Laura shared her advice and experiences in establishing a community manager role for her company within the diabetes online community. To a captive audience, Laura explained there is a lot to learn before diving into a two-way dialogue, and this goes for both external rules of engagement as well as internal processes and education. Before launching, she advised making sure your company is truly ready to engage in dialogue, for example, having procedures and response flows in place. She suggested it could be as easy as starting with existing SOPs and modifying them for community management. She said companies should be conducting social media monitoring/listening while getting these pieces in place. Then, take baby steps as you begin to listen to your community. Understand the types of content that matter to them. And once you’re prepared, start to dabble in the social space, starting with justone or two platforms.
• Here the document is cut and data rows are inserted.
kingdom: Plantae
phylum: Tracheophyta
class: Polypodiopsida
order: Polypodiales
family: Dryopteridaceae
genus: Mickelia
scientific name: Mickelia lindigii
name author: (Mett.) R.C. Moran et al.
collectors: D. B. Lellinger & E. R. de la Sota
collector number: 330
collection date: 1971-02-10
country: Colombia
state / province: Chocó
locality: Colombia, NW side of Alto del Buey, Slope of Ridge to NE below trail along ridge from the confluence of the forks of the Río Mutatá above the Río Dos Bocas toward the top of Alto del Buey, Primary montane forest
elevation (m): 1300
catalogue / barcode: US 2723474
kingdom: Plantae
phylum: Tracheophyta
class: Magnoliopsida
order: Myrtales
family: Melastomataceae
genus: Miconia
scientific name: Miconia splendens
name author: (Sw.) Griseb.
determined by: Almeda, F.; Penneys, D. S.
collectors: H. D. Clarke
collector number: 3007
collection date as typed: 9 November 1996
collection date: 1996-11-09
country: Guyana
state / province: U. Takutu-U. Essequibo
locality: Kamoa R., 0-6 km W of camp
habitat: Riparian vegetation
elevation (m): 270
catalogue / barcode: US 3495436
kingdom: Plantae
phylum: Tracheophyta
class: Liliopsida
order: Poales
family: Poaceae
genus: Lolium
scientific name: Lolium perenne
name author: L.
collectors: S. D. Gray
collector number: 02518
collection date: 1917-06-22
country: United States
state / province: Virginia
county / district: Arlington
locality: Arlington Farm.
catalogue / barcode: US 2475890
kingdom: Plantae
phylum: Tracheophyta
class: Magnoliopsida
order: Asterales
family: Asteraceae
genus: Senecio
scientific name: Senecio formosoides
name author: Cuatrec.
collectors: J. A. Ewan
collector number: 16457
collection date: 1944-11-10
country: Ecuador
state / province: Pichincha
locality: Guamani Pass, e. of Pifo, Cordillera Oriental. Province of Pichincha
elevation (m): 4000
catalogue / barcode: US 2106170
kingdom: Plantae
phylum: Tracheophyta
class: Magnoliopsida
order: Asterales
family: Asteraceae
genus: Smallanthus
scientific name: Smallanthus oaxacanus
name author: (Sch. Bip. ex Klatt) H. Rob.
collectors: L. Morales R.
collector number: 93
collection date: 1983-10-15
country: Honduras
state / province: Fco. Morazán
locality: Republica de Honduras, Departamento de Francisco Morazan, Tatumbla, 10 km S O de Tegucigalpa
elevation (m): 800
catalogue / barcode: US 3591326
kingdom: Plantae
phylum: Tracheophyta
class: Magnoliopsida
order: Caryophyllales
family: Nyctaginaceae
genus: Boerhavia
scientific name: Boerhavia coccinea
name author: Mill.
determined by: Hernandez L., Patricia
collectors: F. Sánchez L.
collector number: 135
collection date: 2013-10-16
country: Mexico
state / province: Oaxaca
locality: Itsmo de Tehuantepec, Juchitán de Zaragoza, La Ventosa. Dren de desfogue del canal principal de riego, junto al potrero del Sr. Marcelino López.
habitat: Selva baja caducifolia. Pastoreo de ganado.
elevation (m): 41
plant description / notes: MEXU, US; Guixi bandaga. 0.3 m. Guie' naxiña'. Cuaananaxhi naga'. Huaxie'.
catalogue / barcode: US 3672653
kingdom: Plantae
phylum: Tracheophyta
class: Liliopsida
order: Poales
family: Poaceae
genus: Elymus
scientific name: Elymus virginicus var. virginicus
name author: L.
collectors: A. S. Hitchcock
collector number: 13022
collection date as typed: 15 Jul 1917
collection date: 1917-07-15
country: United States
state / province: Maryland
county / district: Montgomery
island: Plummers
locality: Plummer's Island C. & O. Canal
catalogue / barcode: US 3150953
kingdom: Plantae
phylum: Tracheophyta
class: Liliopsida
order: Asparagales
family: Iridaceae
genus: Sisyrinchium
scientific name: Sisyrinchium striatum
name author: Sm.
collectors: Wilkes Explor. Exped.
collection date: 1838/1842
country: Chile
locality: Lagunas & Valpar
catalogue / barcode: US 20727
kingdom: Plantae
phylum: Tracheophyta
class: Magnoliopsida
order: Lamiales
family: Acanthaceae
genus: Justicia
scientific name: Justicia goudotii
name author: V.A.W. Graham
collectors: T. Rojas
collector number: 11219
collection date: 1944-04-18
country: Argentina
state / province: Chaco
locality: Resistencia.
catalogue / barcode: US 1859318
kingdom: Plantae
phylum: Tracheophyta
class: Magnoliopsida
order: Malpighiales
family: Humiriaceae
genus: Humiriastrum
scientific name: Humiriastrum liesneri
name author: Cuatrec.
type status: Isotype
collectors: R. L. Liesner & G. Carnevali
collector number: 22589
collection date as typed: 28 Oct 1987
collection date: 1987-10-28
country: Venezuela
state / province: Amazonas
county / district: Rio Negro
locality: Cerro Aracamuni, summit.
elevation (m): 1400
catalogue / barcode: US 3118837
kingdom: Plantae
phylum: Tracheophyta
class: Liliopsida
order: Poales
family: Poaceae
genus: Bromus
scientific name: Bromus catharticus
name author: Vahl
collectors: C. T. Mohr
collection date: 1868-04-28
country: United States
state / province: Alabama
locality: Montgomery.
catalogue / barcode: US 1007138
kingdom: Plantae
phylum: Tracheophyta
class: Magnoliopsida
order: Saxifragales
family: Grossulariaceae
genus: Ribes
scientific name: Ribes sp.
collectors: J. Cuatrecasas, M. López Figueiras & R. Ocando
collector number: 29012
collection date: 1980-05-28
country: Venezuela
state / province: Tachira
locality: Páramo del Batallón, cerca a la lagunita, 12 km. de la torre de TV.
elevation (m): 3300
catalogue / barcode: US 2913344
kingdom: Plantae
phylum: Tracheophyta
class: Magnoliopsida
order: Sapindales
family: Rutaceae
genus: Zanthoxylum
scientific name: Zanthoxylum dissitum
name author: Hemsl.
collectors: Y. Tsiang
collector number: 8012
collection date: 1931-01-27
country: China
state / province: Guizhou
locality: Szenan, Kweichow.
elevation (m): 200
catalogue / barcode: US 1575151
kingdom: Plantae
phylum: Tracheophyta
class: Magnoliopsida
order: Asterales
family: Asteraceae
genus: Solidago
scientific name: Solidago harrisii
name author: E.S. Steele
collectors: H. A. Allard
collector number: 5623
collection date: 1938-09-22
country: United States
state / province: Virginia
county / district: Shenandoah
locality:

In addition, Laura advised community management is not for recent college grads. Her point? It requires savvy and business experience. It requires team effort, often leaning heavily on agency partners and regulatory and legal counterparts. It requires a thick skin. And it’s an ongoing learning process.
It was a breath of fresh air to hear these passionate speakers present their case studies. We could see that these companies have found value in having conversations with patients and have also learned a lot along the way.
The conference conversations have evolved. A few years ago the discussion at social media for pharma conferences revolved around "Why on Earth should pharmaceutical companies think about getting involved with social media?" That evolved to "Okay, maybe it makes sense in some situations. But how do you go about it?" And now the conversations are focused on "Now that we’ve made the decision we’re going to engage, how do we go about it the RIGHT way?"
And, as the case studies of doing it the "right" way emerge, IMHO, that’s progress.
I - and several of my colleagues - will be at the ePharma Summit 2011 in New York City Feb. 7-9. Hoping to see many of you there!